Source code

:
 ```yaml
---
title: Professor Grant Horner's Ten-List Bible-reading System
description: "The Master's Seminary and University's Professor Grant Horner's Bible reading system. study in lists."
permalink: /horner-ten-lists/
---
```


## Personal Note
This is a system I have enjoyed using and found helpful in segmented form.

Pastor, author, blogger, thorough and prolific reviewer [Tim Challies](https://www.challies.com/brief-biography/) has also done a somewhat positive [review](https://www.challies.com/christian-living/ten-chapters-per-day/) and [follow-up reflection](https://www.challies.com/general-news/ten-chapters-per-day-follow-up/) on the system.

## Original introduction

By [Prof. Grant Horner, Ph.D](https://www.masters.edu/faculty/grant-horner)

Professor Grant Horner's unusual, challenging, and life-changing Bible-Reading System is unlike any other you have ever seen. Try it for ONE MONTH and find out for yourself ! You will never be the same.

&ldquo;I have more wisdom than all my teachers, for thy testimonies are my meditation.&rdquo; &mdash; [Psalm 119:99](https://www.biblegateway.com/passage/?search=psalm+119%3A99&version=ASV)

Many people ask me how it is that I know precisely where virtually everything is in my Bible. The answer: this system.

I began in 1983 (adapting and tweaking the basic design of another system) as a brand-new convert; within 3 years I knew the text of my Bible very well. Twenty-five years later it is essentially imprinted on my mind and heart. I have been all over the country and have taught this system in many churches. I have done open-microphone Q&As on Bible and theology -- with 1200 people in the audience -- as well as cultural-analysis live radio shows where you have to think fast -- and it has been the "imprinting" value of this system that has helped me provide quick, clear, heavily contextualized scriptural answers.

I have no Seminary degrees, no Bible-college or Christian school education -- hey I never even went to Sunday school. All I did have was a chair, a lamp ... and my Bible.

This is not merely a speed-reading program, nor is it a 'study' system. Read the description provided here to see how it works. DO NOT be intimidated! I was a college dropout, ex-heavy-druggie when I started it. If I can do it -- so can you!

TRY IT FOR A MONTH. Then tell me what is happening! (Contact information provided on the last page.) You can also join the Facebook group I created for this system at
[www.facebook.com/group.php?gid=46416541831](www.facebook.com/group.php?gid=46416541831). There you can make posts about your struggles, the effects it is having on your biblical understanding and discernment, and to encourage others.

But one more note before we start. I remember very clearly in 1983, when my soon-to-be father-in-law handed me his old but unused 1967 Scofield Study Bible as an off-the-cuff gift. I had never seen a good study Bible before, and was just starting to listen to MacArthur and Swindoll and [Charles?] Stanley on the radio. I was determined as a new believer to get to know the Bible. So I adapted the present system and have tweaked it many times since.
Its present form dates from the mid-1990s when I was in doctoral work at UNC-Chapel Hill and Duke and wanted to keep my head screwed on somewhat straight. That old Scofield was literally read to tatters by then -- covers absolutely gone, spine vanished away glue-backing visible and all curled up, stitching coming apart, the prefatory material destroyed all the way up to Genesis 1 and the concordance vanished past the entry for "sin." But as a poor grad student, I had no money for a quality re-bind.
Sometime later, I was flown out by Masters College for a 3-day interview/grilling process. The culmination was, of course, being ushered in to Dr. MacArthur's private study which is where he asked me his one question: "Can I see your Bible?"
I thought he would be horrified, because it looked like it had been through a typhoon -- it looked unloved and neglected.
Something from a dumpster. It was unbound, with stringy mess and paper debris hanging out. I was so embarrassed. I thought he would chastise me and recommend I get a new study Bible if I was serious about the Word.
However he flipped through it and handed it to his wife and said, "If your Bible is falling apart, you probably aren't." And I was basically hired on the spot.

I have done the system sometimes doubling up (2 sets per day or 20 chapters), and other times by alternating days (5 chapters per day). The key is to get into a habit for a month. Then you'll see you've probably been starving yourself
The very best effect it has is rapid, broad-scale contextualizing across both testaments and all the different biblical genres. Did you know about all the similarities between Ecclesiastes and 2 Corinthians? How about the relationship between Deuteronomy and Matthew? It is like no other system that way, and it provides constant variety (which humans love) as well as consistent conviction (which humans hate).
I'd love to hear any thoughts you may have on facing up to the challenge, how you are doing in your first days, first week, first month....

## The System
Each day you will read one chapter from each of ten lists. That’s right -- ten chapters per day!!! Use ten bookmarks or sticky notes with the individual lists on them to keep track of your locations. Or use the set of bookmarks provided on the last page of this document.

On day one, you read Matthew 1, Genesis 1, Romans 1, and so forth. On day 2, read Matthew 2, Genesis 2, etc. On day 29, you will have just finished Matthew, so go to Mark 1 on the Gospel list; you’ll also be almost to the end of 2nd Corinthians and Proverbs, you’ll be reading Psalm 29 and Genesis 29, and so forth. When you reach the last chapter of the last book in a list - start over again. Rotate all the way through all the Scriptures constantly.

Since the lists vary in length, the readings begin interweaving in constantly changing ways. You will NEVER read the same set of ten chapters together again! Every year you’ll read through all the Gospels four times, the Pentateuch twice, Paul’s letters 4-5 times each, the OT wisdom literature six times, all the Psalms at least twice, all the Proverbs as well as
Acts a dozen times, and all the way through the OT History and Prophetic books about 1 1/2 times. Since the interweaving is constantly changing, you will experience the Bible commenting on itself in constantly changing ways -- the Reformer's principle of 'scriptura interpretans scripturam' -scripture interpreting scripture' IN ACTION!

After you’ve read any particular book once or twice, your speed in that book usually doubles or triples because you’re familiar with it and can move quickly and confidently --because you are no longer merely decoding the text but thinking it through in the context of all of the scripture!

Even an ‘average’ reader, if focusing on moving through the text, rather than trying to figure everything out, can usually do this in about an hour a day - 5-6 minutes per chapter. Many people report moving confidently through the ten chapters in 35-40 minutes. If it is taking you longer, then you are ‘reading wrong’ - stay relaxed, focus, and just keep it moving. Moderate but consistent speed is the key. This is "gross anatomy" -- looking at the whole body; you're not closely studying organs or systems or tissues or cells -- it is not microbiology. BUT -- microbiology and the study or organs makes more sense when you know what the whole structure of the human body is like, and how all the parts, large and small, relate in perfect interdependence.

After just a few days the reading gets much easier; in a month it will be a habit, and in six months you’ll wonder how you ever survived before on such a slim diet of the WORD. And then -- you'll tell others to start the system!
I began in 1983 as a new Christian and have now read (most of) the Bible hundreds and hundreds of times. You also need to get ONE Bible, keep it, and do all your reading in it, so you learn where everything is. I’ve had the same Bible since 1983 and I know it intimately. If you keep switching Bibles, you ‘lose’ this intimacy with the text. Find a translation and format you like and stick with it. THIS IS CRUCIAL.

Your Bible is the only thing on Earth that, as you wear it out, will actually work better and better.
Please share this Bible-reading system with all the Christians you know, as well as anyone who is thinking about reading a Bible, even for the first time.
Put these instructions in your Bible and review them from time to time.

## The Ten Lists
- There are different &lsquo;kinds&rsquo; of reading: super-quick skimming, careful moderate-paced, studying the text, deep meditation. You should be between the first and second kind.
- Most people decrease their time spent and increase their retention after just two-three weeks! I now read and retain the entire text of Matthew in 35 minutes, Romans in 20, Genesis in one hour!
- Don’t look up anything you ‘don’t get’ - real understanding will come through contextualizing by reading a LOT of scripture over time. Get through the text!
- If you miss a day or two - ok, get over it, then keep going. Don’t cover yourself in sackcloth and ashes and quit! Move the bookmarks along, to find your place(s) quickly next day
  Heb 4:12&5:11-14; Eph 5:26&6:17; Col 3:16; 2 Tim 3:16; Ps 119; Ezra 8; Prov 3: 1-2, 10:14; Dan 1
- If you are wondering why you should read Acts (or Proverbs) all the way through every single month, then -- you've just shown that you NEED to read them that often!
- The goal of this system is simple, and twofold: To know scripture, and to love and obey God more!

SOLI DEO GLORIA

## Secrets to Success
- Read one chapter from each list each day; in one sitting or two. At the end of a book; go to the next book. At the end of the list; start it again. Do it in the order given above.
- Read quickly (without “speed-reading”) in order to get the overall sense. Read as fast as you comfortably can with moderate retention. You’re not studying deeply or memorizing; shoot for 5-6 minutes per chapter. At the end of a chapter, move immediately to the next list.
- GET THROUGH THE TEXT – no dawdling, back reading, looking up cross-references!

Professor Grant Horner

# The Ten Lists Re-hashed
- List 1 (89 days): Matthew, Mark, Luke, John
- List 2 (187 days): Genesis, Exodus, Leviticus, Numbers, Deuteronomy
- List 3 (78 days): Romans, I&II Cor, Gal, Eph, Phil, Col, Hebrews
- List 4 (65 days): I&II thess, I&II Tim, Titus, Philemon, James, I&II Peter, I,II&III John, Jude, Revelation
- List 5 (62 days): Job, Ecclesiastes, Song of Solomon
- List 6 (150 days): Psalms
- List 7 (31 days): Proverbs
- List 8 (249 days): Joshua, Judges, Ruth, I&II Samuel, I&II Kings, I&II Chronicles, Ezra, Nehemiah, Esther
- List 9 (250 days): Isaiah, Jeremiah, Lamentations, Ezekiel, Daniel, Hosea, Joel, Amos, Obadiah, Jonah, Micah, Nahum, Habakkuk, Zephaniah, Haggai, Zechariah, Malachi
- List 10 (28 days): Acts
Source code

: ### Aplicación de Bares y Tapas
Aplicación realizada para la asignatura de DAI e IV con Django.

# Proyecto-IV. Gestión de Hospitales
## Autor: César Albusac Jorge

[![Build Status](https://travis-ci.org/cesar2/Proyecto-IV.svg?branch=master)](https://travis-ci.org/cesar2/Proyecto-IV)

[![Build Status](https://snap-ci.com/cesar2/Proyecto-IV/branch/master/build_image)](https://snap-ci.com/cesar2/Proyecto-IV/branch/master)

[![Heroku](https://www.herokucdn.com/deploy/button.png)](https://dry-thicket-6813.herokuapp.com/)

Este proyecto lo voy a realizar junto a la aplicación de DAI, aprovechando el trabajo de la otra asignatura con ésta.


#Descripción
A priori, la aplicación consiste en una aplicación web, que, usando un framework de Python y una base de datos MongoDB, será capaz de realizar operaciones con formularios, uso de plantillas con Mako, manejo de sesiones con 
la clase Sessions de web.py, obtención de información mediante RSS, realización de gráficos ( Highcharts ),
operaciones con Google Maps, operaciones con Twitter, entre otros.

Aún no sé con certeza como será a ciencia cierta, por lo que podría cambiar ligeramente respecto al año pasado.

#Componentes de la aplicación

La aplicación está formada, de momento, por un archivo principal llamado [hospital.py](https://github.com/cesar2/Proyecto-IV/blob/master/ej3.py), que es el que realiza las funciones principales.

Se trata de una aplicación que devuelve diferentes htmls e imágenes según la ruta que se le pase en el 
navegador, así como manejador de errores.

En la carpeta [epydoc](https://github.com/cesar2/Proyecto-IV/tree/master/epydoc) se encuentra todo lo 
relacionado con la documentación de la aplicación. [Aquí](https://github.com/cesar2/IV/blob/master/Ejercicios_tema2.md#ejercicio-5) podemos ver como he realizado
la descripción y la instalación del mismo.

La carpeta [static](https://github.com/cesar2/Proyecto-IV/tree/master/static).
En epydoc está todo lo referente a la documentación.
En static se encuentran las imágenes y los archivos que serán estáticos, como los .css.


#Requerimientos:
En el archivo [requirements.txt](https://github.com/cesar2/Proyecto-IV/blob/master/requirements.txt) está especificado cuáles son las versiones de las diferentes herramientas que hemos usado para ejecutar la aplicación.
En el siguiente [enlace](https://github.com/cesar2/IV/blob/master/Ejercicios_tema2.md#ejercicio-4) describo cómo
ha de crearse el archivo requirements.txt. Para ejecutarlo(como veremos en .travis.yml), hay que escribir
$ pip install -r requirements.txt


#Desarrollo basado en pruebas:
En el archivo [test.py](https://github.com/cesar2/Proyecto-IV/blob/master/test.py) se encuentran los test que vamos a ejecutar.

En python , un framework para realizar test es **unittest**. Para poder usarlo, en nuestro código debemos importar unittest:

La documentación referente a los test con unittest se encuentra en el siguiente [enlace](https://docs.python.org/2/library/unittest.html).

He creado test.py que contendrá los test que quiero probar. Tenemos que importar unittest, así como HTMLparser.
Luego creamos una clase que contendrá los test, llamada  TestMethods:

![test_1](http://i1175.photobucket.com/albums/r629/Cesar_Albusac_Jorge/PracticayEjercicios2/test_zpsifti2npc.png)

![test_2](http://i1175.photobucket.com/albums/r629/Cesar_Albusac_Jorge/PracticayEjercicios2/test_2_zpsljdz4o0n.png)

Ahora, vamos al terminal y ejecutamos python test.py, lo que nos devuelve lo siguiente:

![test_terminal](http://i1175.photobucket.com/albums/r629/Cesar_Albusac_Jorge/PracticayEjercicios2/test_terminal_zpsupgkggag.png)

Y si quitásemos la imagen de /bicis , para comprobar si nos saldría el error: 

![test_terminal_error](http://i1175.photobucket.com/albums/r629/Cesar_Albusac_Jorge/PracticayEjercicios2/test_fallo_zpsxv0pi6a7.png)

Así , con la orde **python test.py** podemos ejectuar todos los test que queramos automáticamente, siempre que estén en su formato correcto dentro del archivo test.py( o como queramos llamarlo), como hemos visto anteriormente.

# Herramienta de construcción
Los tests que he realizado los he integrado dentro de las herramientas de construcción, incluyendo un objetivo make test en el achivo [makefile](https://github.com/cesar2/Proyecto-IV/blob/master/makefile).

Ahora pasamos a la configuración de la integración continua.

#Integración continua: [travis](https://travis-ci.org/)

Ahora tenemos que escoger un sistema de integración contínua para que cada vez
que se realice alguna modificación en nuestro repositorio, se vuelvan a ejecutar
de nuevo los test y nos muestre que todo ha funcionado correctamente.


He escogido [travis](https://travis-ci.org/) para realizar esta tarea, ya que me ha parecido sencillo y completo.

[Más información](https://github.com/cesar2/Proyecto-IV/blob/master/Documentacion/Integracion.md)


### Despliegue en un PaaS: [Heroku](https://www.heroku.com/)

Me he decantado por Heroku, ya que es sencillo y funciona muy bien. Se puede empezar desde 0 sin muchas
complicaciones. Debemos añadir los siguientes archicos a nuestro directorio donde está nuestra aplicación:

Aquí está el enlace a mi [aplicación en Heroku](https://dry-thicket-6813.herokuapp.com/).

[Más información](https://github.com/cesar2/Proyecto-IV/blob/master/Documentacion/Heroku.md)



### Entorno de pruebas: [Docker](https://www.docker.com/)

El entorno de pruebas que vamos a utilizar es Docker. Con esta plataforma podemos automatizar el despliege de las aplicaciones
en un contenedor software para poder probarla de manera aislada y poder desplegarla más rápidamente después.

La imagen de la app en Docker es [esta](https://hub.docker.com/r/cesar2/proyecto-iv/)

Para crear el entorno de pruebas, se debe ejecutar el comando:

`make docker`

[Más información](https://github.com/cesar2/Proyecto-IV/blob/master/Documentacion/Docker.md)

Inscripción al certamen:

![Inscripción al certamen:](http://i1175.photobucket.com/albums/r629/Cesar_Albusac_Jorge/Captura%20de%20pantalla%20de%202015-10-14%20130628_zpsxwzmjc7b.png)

--------------------------------------------------

• **WHAT IS NEEDED**:
In the records above, find the line with "Me he decantado"; write out exactly that line and each one after it, stopping after the line with "El entorno de pruebas que".

• **THE COMPLETED TASK**:
Me he decantado por Heroku, ya que es sencillo y funciona muy bien. Se puede empezar desde 0 sin muchas
complicaciones. Debemos añadir los siguientes archicos a nuestro directorio donde está nuestra aplicación:

Aquí está el enlace a mi [aplicación en Heroku](https://dry-thicket-6813.herokuapp.com/).

[Más información](https://github.com/cesar2/Proyecto-IV/blob/master/Documentacion/Heroku.md)



### Entorno de pruebas: [Docker](https://www.docker.com/)

El entorno de pruebas que vamos a utilizar es Docker. Con esta plataforma podemos automatizar el despliege de las aplicaciones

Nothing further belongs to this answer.